By Peter Nurse
Investing.com -- Oil prices rose Tuesday, continuing the previous session’s sharp gains on the prospect of more sanctions on Russia following mounting allegations of war crimes in Ukraine.
By 8:45 AM ET (1245 GMT), U.S. crude futures traded 1.2% higher at $104.53 a barrel, while the Brent contract rose 1% to $108.62.
U.S. Gasoline RBOB Futures were up 1% at $3.2316 a gallon.
“The market is waiting to see what further EU sanctions are imposed against Russia following some horrific images coming out of Ukraine in recent days,” said analysts at ING, in a note. “There will be nervousness around whether these sanctions will target Russian energy exports.”
Ukraine President Volodymyr Zelensky is set to address the United Nations Security Council later Tuesday, following mounting global revulsion over allegations that Russian troops executed civilians in Bucha and other towns, something Moscow denies.
So far, the European Union has avoided imposing sanctions on Russia oil and coal sectors, given the reliance a number of the countries, and Germany in particular, have on imports from Russia.
The latest reports suggest the European Commission will propose banning Russian coal as part of a new round of sanctions, while leaving the crude sector alone.
Adding to the upward pressure on prices was the decision of Saudi Arabia to raise its official selling prices to record levels, implying confidence in future demand.
“Arab Light into Asia was increased by US$4.40/bbl MoM to leave it at a record US$9.35/bbl over the benchmark.
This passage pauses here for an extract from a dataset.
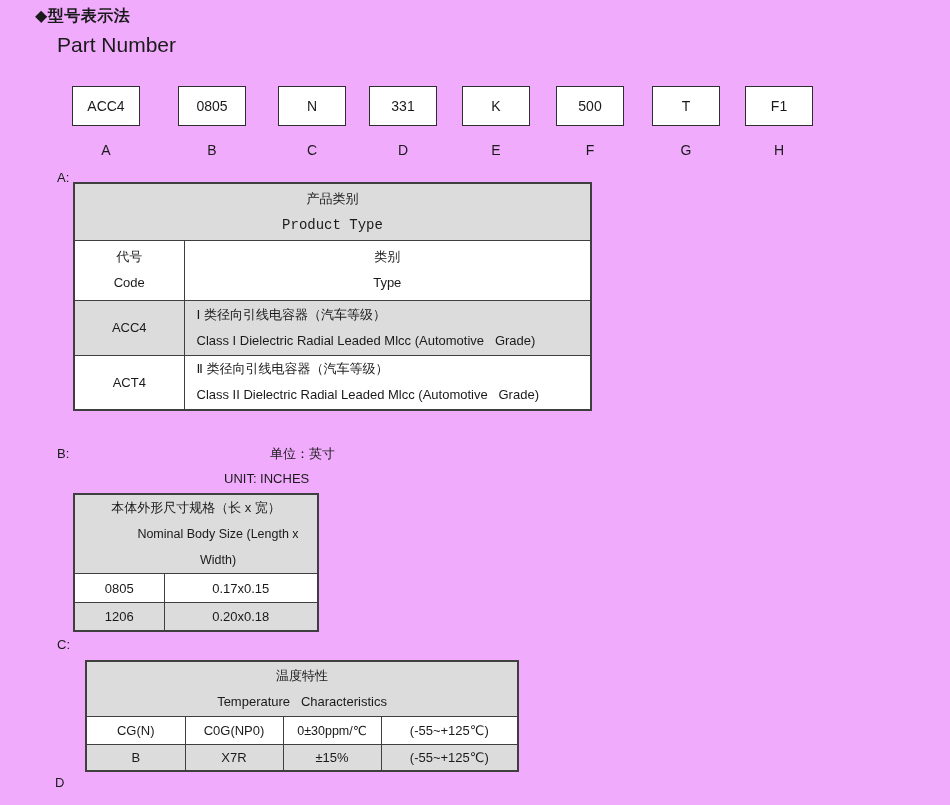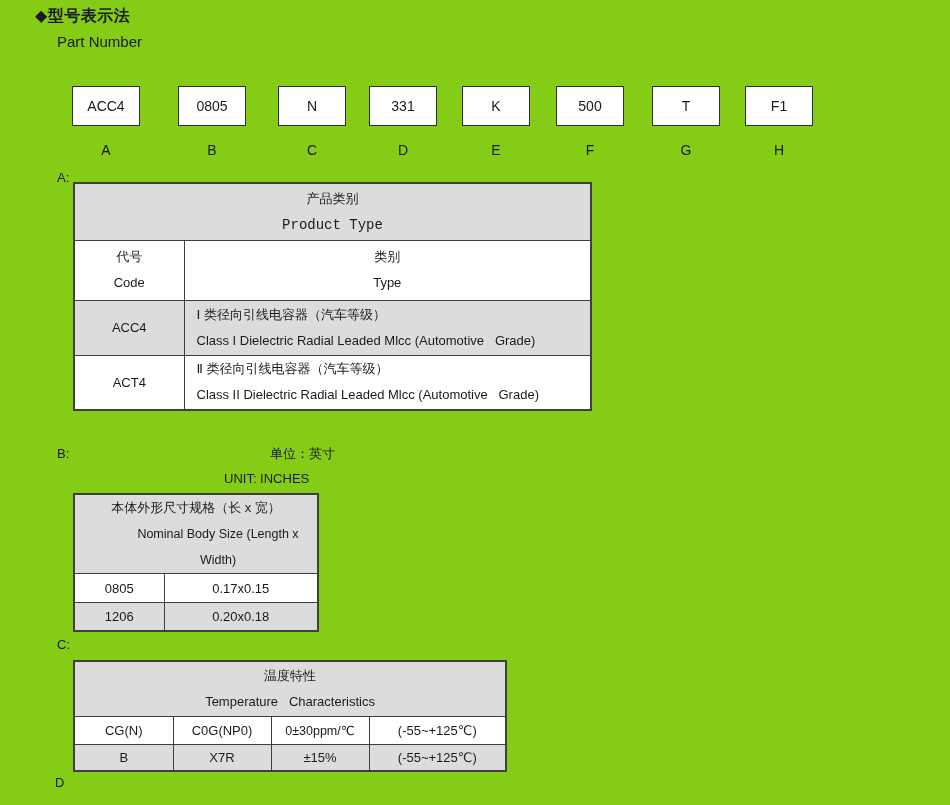"◆型号表示法" .page { background: #84cc16 -> #f0abfc }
All grades into the US were increased by US$2.20/bbl MoM, whilst Arab Light into Europe was increased by US$3/bbl,” ING added.
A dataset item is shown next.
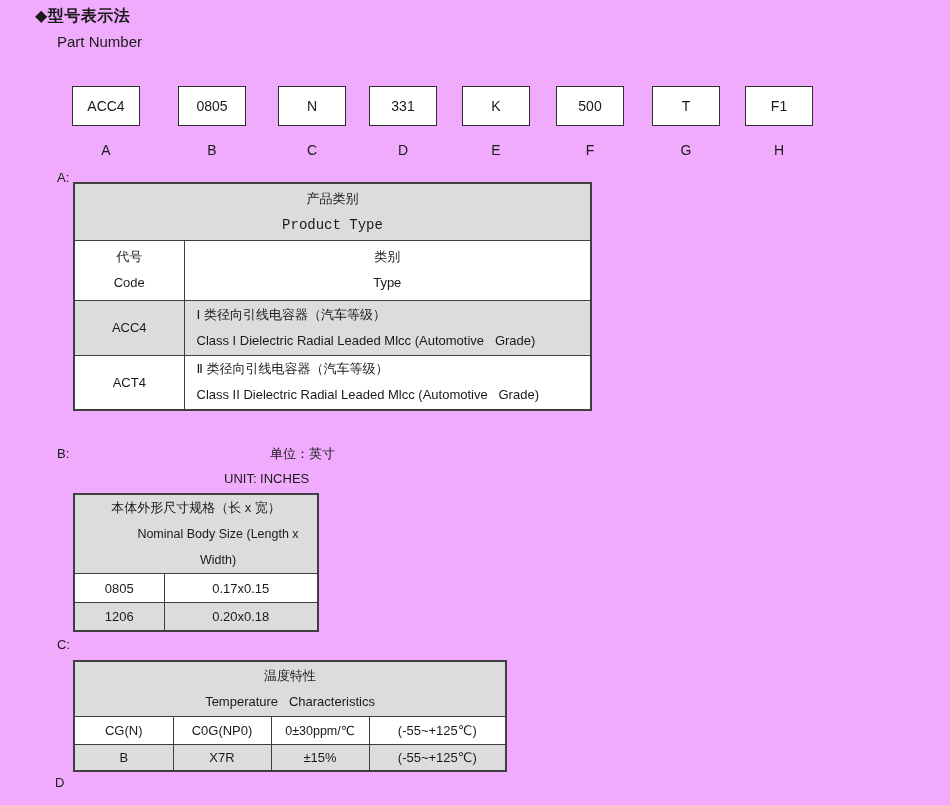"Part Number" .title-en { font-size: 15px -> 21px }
These gains come despite the U.S. announcing plans last week to release one million barrels per day for six months from the U.S. Strategic Petroleum Reserve, backed up by International Energy Agency members also tapping their emergency supplies.
Additionally, the Chinese financial hub of Shanghai remains under lockdown as it reviews results of an exercise to test all of its 26 million residents for COVID-19.
The city began its two-stage lockdown on March 28, initially in Shanghai's eastern districts, and later expanded to cover the whole city.
China is the largest importer of crude in the world, and a prolonged lockdown could have a significant impact on global demand over time.
The industry body American Petroleum Institute reports its weekly inventory data later in the session, after recording a drop of 3 million barrels last week.